The second paper was just published in Genome Biology and Evolution (Dagan et al., 2013). The senior author is Bill Martin. The only reason I know about this paper is because we were given a free copy of the journal at SMBE2013.1

The second group sequenced six new species of cyanobacteria. They selected a set of 324 genes common to all 51 species in their dataset and constructed a tree from the concatenated sequences. They generated a Maximum Likelihood (ML) tree but they report that the Neighbor Joining tree (NJ) is identical and has stronger support. The NJ tree was published. (That's satisfying because I don't trust ML trees.)

The two phylogenies don't agree. The two papers agree that Gleobacter violaceus is the deepest rooting branch followed by two strains of Synechococcus (JA 3-3Ab and JA2-3b). Both groups recognize the main clades such as the grouping of the abundant small marine organims (Proclorococcus) and various other Synechococcus species (SynPro). The biggest difference is that Dagan et al. (2013) divide all other cyanobacteria into two deeply divergent clades. One contains the SynPro group and the other contains all remaining species of cyanobacteria.

There are other differences. In general, the Shih et al. tree is more complicated than the Degan et al. tree, which tends to have larger monophyletic groups. I'm sure that the Martin group would attribute this to errors caused by lateral gene transfer, which they tried to control for.

It's puzzling that two highly respected groups come up with different phylogenies. This has implications when trying to decipher the origin of chloroplast genomes but that's a topic for another post.

Photo Credit: Fischerella sp. from Cyanobacteria. This is one of the new species sequenced by both groups.

1. This makes me realize that I'm relying heavily on news reports and blogs to alert me to important papers. The only journals I read are Science and Nature and I've all but given up scanning the tables of content of other journals.
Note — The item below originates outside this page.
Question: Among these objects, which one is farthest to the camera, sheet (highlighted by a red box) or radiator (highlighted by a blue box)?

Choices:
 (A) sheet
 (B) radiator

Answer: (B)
Dagan, T., Roettger, M., Stucken, K., Landan, G., Koch, R., Major, P., Gould, S. B., Goremykin, V.V., Rippka, R., de Marsac, N.T., Gugger, M., Lockhart, P.J., Allen, J.F., Brune, I., Maus, I., Pühler, A. and Martin, W.A. (2013) Genomes of stigonematalean cyanobacteria (Subsection V) and the evolution of oxygenic photosynthesis from prokaryotes to plastids. Genome biology and evolution 5:31-44.
[doi: 10.1093/gbe/evs117]

Shih, P.M., Wu, D., Latifi, A., Axen, S.D., Fewer, D.P., Talla, E., Calteau, A., Cai, F., de Marsac, N.T. and Rippka, R. (2013) Improving the coverage of the cyanobacterial phylum using diversity-driven genome sequencing. Proc. Nat. Acad. Sci. (USA) 110:1053-1058. [doi: 10.1073/pnas.1217107110]


  1. Larry,

    How is it possible to trust neighbor-joining trees but not maximum likelihood trees? NJ is a rough estimate of a least squares fit tree, which is a maximum likelihood tree if the model of evolution you use to correct the distances is itself correct and without error. And NJ trees are known for weird artifacts if there are among-site rate differences and missing data.
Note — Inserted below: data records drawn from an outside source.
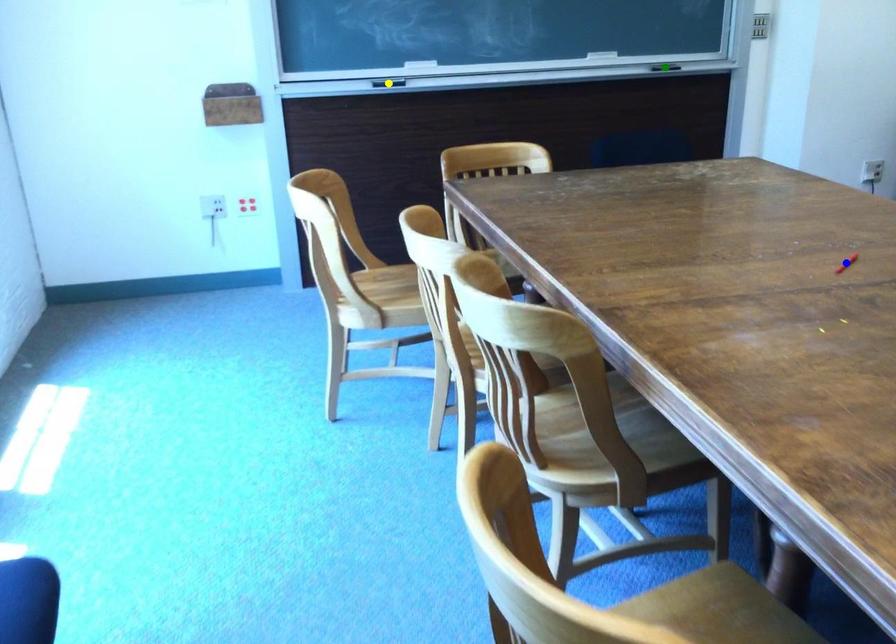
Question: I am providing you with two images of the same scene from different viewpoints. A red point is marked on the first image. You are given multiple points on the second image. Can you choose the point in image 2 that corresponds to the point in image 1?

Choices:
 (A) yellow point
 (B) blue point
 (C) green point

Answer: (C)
    One possible explanation for differences among trees is taxon sampling. It might be biased in some way in one or more of the studies, or -- my personal favorite -- dense taxon sampling commonly gives an improved estimate of phylogeny, making the Shih et al. tree a better candidate. Horizontal transfer might be a problem, and there are ways to test for that; I recommend gene-jackknifing as a start.
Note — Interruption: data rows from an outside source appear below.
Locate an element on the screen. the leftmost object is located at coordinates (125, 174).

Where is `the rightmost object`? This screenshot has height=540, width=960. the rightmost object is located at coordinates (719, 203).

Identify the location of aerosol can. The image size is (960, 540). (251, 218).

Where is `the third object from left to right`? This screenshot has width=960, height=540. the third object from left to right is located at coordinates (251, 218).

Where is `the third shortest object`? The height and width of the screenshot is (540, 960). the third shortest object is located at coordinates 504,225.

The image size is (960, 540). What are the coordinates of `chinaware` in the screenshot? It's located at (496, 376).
  2. Curious. The phylogeny of the Alphaproteobacteria (where the mitochondria originated from) has been highly problematic due to many members having a tendency to streamline their genome with a high degree of horizontal gene transfer: a streamlined genome may have allowed the protomitochondrion to form its symbiosys, but it is also problematic when genes are hastily concatenated en mass. I wonder if something similar is going on with cyanobacterial phylogeny, the living relatives of other organelle.